Butternuts, Juglans cinerea, are quite hardy into zone 3, and their oily nuts are absolutely delicious. Cultivars have larger nuts with softer shells. Lewis Hill says wild butternuts shell easily if you pour boiling water over them and allow them to sit for 15 minutes, then drain and dry them. One easy hammer blow will pop the halves apart intact. Trees tend to bear heavily, then take a year to three off.
Buartnuts are a cross between the Japanese heartnut and the butternut, combining the butternut’s hardiness with the heartnut’s easy shelling, larger nutmeats and disease resistance.
Hazelnuts (Corylus americana) and filazels, which are filbert-hazelnut crosses with larger nuts than hazelnuts, are hardy in zone 4. They both bear sweet, round, filbert-type nuts. Filazels reach 10 to 12 feet and turn gold to orange and red in fall.
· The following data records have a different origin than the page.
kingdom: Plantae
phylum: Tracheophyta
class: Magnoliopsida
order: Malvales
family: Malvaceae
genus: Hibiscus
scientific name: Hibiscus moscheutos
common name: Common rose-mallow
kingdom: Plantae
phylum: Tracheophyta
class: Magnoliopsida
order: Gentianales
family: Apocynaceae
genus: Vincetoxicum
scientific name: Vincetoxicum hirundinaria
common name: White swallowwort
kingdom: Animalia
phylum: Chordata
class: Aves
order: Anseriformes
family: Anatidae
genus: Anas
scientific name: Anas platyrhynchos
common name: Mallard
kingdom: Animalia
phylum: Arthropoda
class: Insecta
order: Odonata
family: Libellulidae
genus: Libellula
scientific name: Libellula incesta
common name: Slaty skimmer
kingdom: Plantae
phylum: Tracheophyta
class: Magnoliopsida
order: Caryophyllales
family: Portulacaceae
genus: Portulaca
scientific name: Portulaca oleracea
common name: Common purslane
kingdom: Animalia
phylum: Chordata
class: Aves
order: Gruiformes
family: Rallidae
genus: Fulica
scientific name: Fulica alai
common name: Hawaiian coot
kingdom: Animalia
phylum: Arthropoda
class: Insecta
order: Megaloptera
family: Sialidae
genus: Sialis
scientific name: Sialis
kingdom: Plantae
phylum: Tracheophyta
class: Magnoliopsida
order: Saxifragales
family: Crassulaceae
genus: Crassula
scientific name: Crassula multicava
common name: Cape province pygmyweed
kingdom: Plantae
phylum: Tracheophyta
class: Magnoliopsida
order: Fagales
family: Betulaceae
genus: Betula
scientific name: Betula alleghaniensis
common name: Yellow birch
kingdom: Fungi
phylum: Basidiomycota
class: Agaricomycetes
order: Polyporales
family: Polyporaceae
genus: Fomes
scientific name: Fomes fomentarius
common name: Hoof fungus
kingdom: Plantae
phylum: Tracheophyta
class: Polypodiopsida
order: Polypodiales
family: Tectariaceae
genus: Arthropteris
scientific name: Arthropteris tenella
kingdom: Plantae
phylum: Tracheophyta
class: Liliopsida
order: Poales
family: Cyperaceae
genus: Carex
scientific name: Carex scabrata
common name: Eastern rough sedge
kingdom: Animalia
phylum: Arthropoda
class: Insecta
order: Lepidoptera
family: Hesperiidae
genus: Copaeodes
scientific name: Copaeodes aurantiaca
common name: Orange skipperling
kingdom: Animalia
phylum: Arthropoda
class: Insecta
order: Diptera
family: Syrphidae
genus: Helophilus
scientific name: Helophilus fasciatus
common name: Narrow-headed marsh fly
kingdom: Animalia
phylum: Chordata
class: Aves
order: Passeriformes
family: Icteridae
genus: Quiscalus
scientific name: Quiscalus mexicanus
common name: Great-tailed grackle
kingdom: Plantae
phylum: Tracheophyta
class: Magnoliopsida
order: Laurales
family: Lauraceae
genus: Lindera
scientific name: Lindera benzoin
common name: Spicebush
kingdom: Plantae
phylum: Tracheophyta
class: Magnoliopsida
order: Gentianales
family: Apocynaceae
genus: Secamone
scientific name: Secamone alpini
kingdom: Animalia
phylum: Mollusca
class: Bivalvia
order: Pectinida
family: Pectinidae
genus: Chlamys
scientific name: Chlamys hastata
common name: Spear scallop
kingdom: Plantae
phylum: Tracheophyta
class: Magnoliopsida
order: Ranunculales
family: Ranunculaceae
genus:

Although hickories are supposed to be hardy only to zone 5, I know of two shagbark hickories (Carya ovata) growing in central Maine. If you can plant seed from Northern trees, your chances of eating homegrown hickory nuts are fairly high. These large, moisture-loving trees produce a gumball-size nut within a thick husk.
Not sure what to do with those back acres? Consider planting a few nut trees, or a stand of trees that will mature into a valuable stand of lumber for a future generation – giving nuts in the meantime.
Bibliography
Nut Growing Ontario Style, a publication of the Society of Ontario Nut Growers, 1993. 172pp. Available from Fedco, PO Box 520, Waterville ME 04903-0520 (order deadline April 13, 2001).
Fruits and Berries for the Home Gardener, Lewis Hill. Storey Books, 1992. 266pp.